Identification and disclosure of COI's was not limited to just faculty, but to their spouses and activity planners (and their spouses) as well. For all with a COI, the CME provider must actively make an intervention for resolving the conflict. Possible mechanisms for resolving a COI include limiting teaching or planning or both to subject areas where the COI is not applicable, and excluding participation in the CME activity Refraining from discussing clinical implications of their presentation or from making treatment recommendations is also an option, as is restricting conclusions and recommendations to those based on the "best available medical evidence" from the medical literature, and requiring submission of the presentation or teaching materials for approval by a peer-review process prior to presentation.
The need for these measures is obvious when one considers the reliance of physicians on CME to improve their competency and performance. Although designed to buttress the barrier erected between CME and industry bias and synergistic with policies enacted by groups as diverse as the Pharmaceutical Research and Manufacturers of America and the Office of the Inspector General of the Department of Health and Human Services, it is unrealistic to think that they entirely eliminate the potential for bias in CME.

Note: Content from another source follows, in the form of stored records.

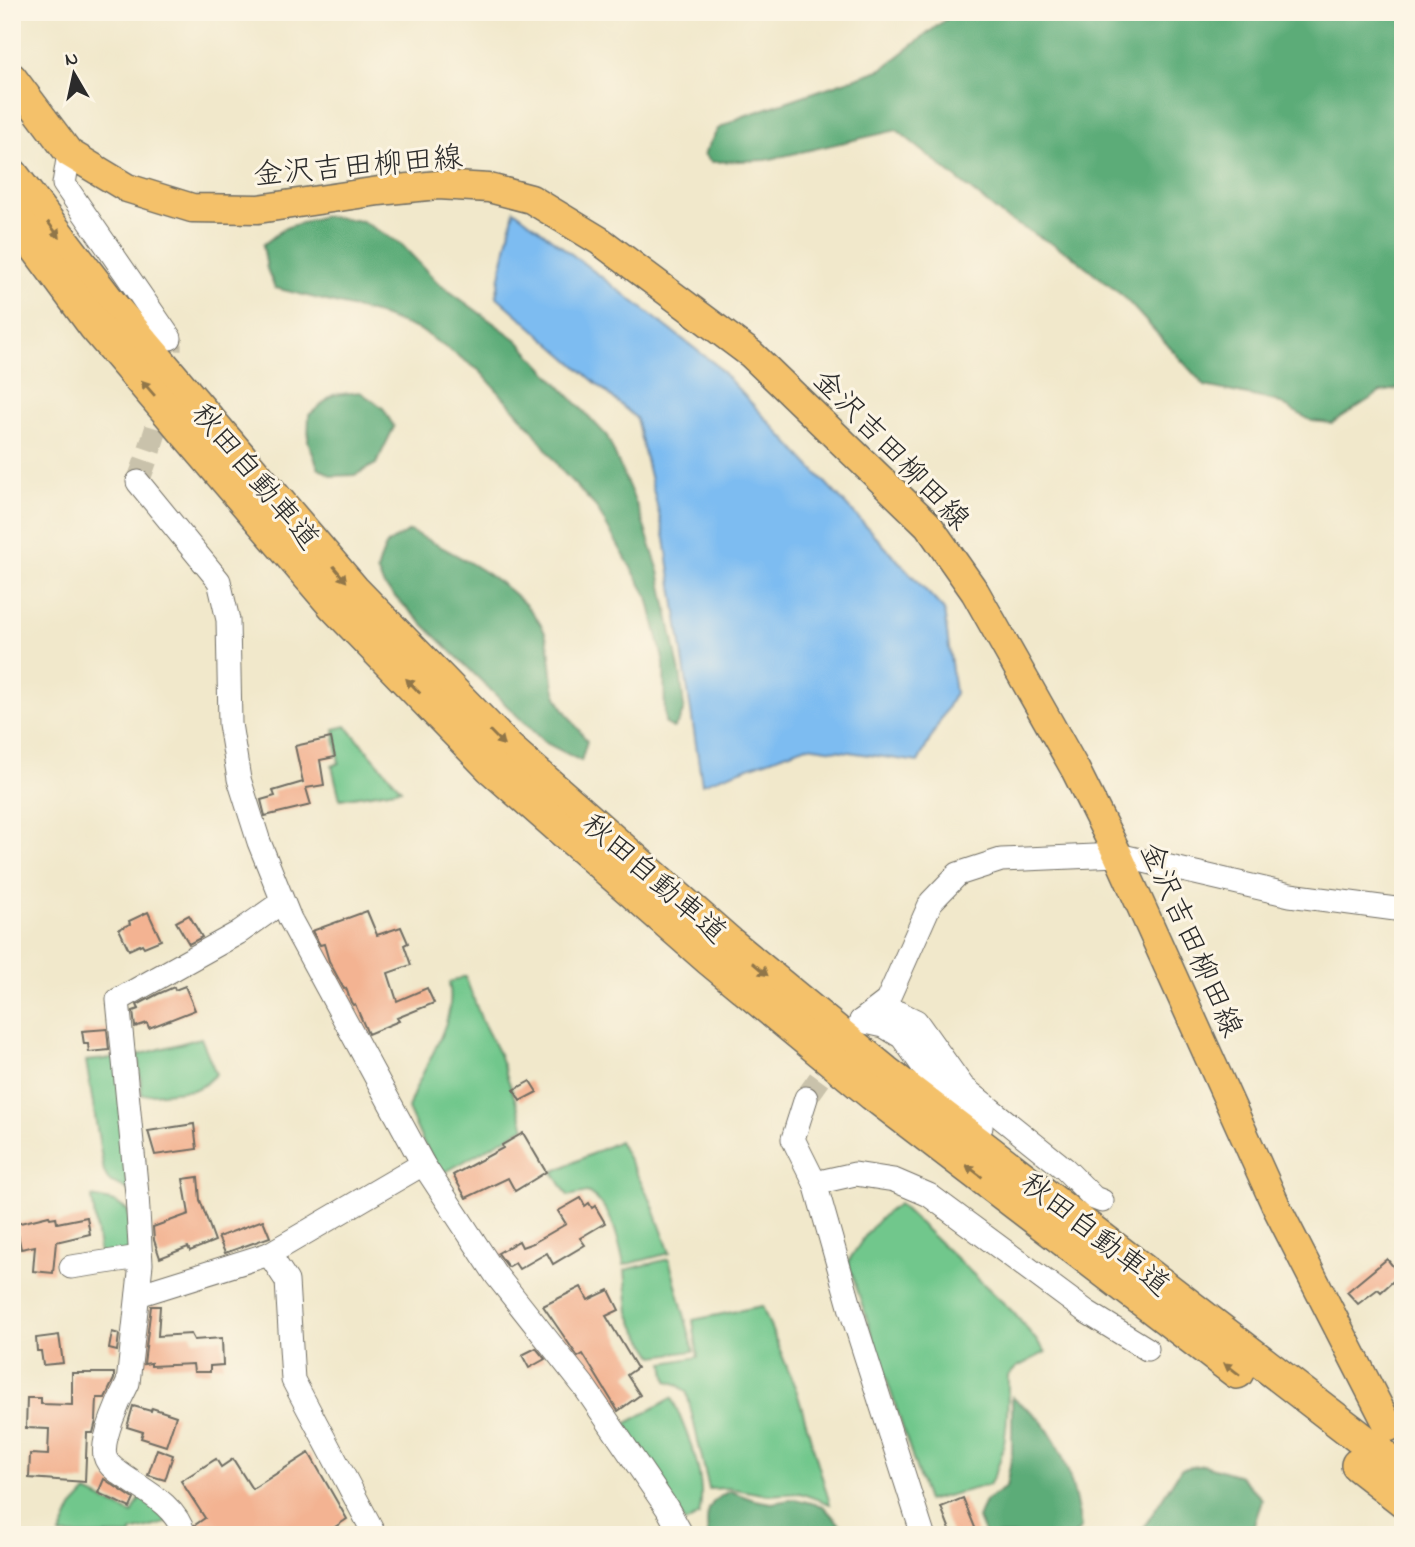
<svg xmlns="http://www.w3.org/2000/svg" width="1415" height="1547" font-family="'Indie Flower','Klee One',sans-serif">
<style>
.green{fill:#71c78c;stroke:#4e795c;stroke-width:2}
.forest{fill:#5cac78;stroke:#446c52;stroke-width:2}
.water{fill:#7dbcf1;stroke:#54748e;stroke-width:2}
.building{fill:#f3b392}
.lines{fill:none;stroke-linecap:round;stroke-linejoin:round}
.minor-tunnel{stroke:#c9c2ab;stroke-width:23;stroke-dasharray:23 11;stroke-linecap:butt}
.major-tunnel{stroke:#c9c2ab;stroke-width:28;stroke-dasharray:28 14;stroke-linecap:butt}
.minor-casing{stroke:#706d63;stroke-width:25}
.major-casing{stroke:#706d63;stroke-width:31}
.highway-casing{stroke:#706d63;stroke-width:36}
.minor{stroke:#fff;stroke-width:23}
.major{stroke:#f4c16a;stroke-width:28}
.highway{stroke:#f4c16a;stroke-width:33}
.oneway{fill:#90764a}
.labels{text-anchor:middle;stroke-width:6;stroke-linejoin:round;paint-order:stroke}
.street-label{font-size:30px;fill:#2b2b2b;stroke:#fcf5e5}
</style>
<rect width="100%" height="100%" fill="#fcf5e5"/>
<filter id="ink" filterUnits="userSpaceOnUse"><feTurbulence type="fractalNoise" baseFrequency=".0143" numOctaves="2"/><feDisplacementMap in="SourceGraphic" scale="14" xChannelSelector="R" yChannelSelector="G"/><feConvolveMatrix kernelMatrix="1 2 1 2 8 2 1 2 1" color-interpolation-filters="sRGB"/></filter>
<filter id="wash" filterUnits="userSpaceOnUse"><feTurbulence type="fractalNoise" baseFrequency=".00686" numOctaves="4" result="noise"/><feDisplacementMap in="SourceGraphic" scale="28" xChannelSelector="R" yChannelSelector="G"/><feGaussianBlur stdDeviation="1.57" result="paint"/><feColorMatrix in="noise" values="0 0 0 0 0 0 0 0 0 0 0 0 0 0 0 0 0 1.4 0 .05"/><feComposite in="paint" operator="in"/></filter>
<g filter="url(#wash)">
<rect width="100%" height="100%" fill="#f1e8cb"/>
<g class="green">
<path d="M346,726l55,63 -61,10 -8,-33 7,-3 -5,-34z"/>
<path d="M465,976l17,45 17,33 26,73 -83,47 -20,-34 -14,-31c10,-38 51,-85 41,-126z"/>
<path d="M201,1038l15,36 -12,11 -11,5 -51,5 -4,-40z"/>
<path d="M117,1058l12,132 -20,-9 -5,-9 -18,-111z"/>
<path d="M619,1141l32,60 19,52 -46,12c-6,-27 -11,-57 -36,-73l-20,4 -15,-24z"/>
<path d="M92,1197l23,5 13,9 7,43 -35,4z"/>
<path d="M899,1204l114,108 33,40 -29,15 -9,9c0,35 0,78 -19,109l-62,16 -79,-239c14,-22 28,-45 51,-58z"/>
<path d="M669,1259l25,92 -40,5 -19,-29 -6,-15 -4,-42z"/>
<path d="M762,1306l35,86 33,112 -30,-11 -32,2 -40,-7 -19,1 -22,-96 -10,-9 -10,-3 -3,-18 34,-6 -5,-37z"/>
<path d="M672,1398c15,36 36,78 27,117l-14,8 -60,-99z"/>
<path d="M87,1492l45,22 10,-20 28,28 -38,10v3h-72l12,-27z"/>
</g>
<g class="forest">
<path d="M955,12h448v376l-22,4 -49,31 -20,-2 -36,-20 -71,-15 -81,-89 -54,-43 -66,-37 -107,-87 -131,30 -54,2 -8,-8 14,-25 23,-12 141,-48z"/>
<path d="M323,216l39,5 40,24 36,38 79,57 90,96 31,72 21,63 22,107 3,31 -6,14 -5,5 -8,-5 -1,-59 -16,-67 -52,-90 -34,-36 -31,-43 -51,-57 -60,-41 -46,-17 -99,-25 -8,-19 -4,-24 22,-17z"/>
<path d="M360,392l23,16 11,19 -18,37 -21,11 -23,1 -14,-9 -10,-26 1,-26 24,-20z"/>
<path d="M410,531c42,21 116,57 135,102 7,17 5,40 10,58 5,17 22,35 32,50l-6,20 -37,-19 -160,-156 -7,-15c9,-29 6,-27 33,-40z"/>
<path d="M1012,1397c9,8 22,15 29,24 25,30 34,70 40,107l-6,7h-90l-7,-17 7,-17 21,-14 6,-33z"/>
<path d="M1204,1465l36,11 22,23 -10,33 -3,3h-110l42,-66z"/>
<path d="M730,1491l24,9 18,3 23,-4 28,7 27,29h-142c-3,-24 0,-34 22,-44z"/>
</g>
<path class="water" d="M514,210l201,154 229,246 11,83 -37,69 -111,-16 -105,38 -37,-245 -29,-121 -140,-122z"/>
<g id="blocks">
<g class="building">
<path d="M331,738l4,19 -15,3 4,25 -18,3 5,17 -46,11 -4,-16 14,-4 -2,-5 30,-9 -8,-36z"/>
<path d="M367,911l10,24 24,-8 7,16 -4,2 7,20 -23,8 9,28 30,-13 7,15 -37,15 2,3 -31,13 -13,-30 -2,1 -2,-3 -5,-14 -2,1 -15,-28 -5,-17 -4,1 -8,-14z"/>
<path d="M148,912l13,28 -17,7 -2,-3 -13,6 -10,-21 11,-5 -1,-3z"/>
<path d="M189,915l13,22 -13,7 -13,-22z"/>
<path d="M185,986l10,24 -46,18 -2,-5 -12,4 -2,-16 6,-2 -2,-4 21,-11 16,-7 1,3z"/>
<path d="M107,1029l2,21 -20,2 -1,-8h-4l-2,-13z"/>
<path d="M530,1081l7,11 -17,9 -6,-11z"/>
<path d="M194,1124l3,25 -42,6 -7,-24z"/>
<path d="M523,1133l23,39 -31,19 -7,-13 -42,20 -13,-23 50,-27 -1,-3z"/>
<path d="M198,1177l2,23 15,41 -25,10 -2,-4 -28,11 -6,-18 -1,-13 36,-13 -6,-35z"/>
<path d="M581,1198l4,8 4,-3 3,5 3,-2 10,17 -25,15 5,7 -32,19 -6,-11 -28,16 -4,-6 -7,4 -10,-14 21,-12 3,6 11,-4 33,-19 -8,-13z"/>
<path d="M49,1216l1,2 6,-1 1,6 30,-6 3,17 -34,8 -3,31 -20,-2 2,-25 -14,3 -5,-25z"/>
<path d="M263,1220l7,17 -45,16 -7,-16z"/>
<path d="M1387,1259l13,16 -19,17 -3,-3 -20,15 -11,-12z"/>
<path d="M581,1287l7,13 21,-10 10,20 -13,6 31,52 -10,7 13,20 -22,16 -35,-57 -5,3 -35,-51z"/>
<path d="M151,1306h9l-2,30 33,-2 3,6 28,-2 1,27 -13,1v6h-16l-1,-8 -42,2v-3l-7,1z"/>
<path d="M112,1332l7,2 -2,17 -8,-2z"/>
<path d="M59,1335l4,28 -20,2 -2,-14h-4l-1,-13z"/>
<path d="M536,1348l9,11 -16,9 -7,-13z"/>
<path d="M72,1373h42v6l-9,19h-8l-1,23 -3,12h-6l-2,49 -56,-4 1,-24 18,1 1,-26 -23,-1 1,-30h14v6l31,1z"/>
<path d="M133,1406l18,5 1,-3 24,8 -10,30 -25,-8 2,-6 -16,-5z"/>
<path d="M157,1449l16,6 -8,25 -17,-5z"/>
<path d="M309,1453l38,66 -24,16h-125l-3,-10 10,-7 -24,-37 35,-22 5,8 12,-8 19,30z"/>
<path d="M104,1479l30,20 -4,9 -32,-15z"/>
<path d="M963,1498l15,37h-26l-11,-28z"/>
</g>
</g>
</g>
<g filter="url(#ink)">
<use href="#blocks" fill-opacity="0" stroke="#706d63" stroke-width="2"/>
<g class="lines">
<g class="minor-tunnel">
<path d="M138,482c17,-47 34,-94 32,-144"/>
<path d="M806,1098l35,-49"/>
</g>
<path class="major-tunnel" d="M1389,1427l14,26"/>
<defs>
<g id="minor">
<path d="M69,153l-5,31 106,154"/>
<path d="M138,482l81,99 9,39 2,104 9,55 20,63 31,77 133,245 73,111 87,110 84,123 15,27"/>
<path d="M879,1008l20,5 17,8 47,66 102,82 29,29 8,3"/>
<path d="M861,1021l26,-20 44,-99 27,-28 43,-14 117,-5 172,40 113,15"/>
<path d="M861,1021l23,5 18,11 28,39 34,38 17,13"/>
<path d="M806,1098l-13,41 22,44 36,127 72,225"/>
<path d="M815,1183l40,-9 39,6 35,15 158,117 60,37"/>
<path d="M71,1267l69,-10"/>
<path d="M138,1295l131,-41"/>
<path d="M184,1535c-10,-42 -74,-56 -79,-79 -4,-17 15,-58 23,-73l13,-119 -4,-70 -19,-194 120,-67 44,-31"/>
<path d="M375,1535l-82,-155 -6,-99 -18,-27 154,-90"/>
</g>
<path id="major" d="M12,77l57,76 58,35 65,20 66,1 121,-18 59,-6 51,3 42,11 69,42 151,113 177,171 47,67 100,177 43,86 159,353 112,219"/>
<g id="highway">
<path d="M12,175l102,134 239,281 155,159 222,195 155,128 518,399"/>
<path d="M12,214l83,112 239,279 157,162 220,193 162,134 364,278"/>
<path d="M1358,1465l45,35"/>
</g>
</defs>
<use href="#minor" class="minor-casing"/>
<use href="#major" class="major-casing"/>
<use href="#highway" class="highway-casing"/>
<use href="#minor" class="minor"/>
<use href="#major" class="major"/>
<use href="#highway" class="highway"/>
</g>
<defs><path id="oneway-solid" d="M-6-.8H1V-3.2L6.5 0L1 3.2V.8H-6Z" transform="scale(1.75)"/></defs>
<g class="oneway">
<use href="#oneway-solid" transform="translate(54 230) rotate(53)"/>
<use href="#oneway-solid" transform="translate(148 388) rotate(-131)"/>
<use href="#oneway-solid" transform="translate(340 574) rotate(50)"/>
<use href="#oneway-solid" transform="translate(413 686) rotate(-134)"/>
<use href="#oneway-solid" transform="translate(497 738) rotate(46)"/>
<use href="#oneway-solid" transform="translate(760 969) rotate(40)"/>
<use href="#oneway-solid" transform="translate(974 1171) rotate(-143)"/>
<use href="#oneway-solid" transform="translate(1232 1369) rotate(-143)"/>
</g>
</g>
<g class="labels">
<g class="street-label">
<text transform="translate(358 165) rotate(-5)" y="10">金沢吉田柳田線</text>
<text transform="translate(892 449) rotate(46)" y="10">金沢吉田柳田線</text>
<text transform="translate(256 476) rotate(50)" y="10">秋田自動車道</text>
<text transform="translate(655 878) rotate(41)" y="10">秋田自動車道</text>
<text transform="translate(1192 939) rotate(66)" y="10">金沢吉田柳田線</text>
<text transform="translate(1096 1234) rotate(38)" y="10">秋田自動車道</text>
</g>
</g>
<rect width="1415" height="1547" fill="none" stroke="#fcf5e5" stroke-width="42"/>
<g transform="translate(74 74) rotate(351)" stroke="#fcf5e5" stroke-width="5" paint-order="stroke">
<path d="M0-5L12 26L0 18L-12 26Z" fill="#2b2b2b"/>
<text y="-10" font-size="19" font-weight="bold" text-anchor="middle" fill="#2b2b2b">N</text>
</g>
</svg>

The best solution for minimizing any potential adverse impact of commercialism on CME lies not in more restrictive CME regulations but in measures designed to make the physician a critically thinking learner grounded in evidence-based medicine. Instead of taking at face value recommendations and conclusions drawn by CME faculty, it is important that physician learners demand to see and judge the evidence on which they are based.
The ACGME (Accreditation Council for Graduate Medical Education) and ABMS (American Board of Medical Specialties) have identified proficiency and engagement in evidence-based practice as well as effective use of information technology as critical elements for achieving practice-based learning and improvement.
Both the American Board of Family Medicine's maintenance of certification program (MC-FP) as well as the integration of evidence-based medicine by the AAFP into its CME program represents important steps towards helping family physicians achieve this end.
Suffice it to say that the greatest safeguard against commercial bias in CME ultimately rests in the ability of physician learners to recognize it when they see it.